Romania is the bigger of the new entrants with 21 million inhabitants. Wallachia and Moldavia were provinces of the Ottoman Empire for many centuries before securing independence under the new name of Romania in 1856. It fought on the side of Hitler in World War II. The post-war Soviet occupation led to the formation of a communist "people's republic" in 1947. Nicolae Ceaucescu’s rule was brought to a bloody end in 1989. Surprisingly, the Communists dominated elections ever since. Romania was admitted to NATO in 2004. The current government is a coalition of four parties led by the National Liberal Party.
Bulgaria re-elected its pro-European Socialist President Georgi Parvanov in October 2006. He won with a 75% landslide.
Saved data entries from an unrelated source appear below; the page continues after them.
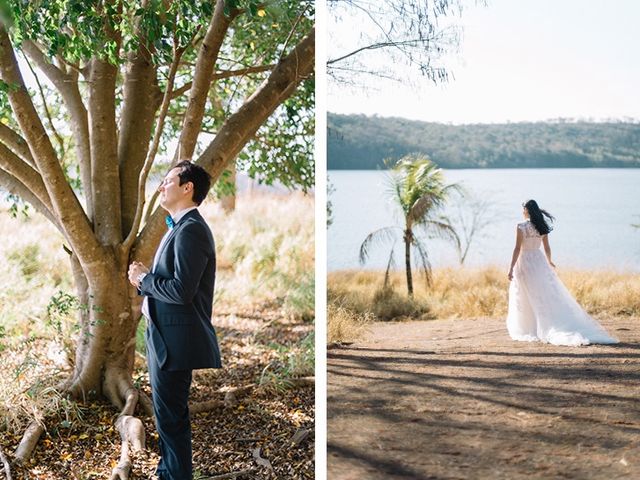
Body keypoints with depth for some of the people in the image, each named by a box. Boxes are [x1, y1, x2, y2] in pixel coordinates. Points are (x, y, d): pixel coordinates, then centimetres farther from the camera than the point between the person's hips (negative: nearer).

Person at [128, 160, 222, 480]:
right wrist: (144, 280, 1)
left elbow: (182, 290, -26)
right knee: (168, 413, 21)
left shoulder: (191, 230, -19)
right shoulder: (180, 228, 15)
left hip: (175, 339, -11)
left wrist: (144, 279, -12)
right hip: (165, 334, 11)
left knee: (171, 416, -1)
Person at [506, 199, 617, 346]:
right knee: (549, 294, 7)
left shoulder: (521, 227, -11)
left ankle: (527, 330, 10)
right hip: (539, 261, 5)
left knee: (526, 299, 5)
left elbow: (517, 249, -14)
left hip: (525, 262, -5)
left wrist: (511, 268, -12)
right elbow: (547, 247, 11)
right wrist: (549, 262, 29)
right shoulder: (542, 226, 4)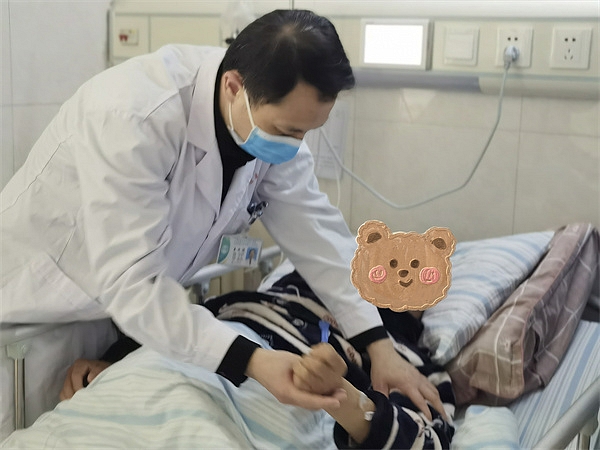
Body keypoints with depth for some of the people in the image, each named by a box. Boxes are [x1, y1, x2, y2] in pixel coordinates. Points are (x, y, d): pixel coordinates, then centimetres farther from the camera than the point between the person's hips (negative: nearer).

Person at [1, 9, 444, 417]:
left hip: (143, 306, 6)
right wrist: (251, 360, -45)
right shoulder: (134, 116, -35)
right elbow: (129, 281, -37)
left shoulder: (272, 117, -14)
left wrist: (379, 345, -17)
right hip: (42, 304, -5)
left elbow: (318, 231, -11)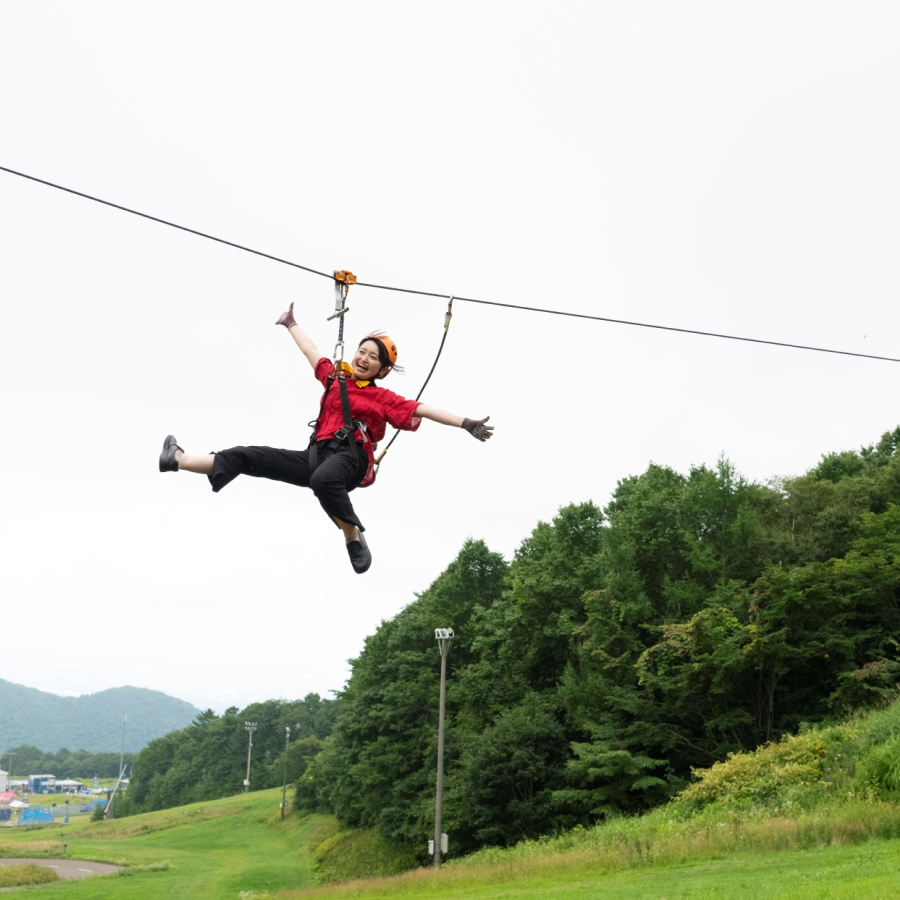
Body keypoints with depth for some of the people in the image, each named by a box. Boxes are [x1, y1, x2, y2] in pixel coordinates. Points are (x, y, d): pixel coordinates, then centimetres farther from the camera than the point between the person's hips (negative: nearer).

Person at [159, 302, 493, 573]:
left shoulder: (383, 398, 4)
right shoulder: (335, 378, 19)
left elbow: (423, 410, -2)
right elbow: (312, 351, 33)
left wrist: (465, 424, -11)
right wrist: (291, 325, 46)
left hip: (349, 458, -6)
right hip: (316, 456, 6)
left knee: (323, 479, -44)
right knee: (247, 458, 3)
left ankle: (355, 538, -27)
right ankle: (179, 461, 13)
Bulgaria has 8 million people and was an Ottoman province like its neighbour. Bulgaria won independence in 1878. It suffered a major defeat in the 1913 Balkans War and its losses were compounded when it entered World War I on the side of the Central Powers. It was also an ally of Hitler and was occupied by the Red Army at the end of World War II. Bulgaria had a peaceful transition to democracy in 1989 but has found the transition to democracy and a market economy difficult after the collapse of communism.
Throughout the first half of the decade that followed, Bulgaria suffered severe political instability and strikes. Matter improved under former king Simeon II, who as prime minister between 2001 and 2005, forced through market reforms to meet EU economic targets. Corruption and organised crime remain issues of concern. Bulgaria will also be looking to the EU to help free five of its nationals imprisoned in Libya. Five Bulgarian nurses, along with a Palestinian doctor, were sentenced to death on December 19 for deliberately infecting 426 children with HIV in 1999. Tripoli claims 50 dead children were injected with HIV in a botched attempt to find a cure for AIDS.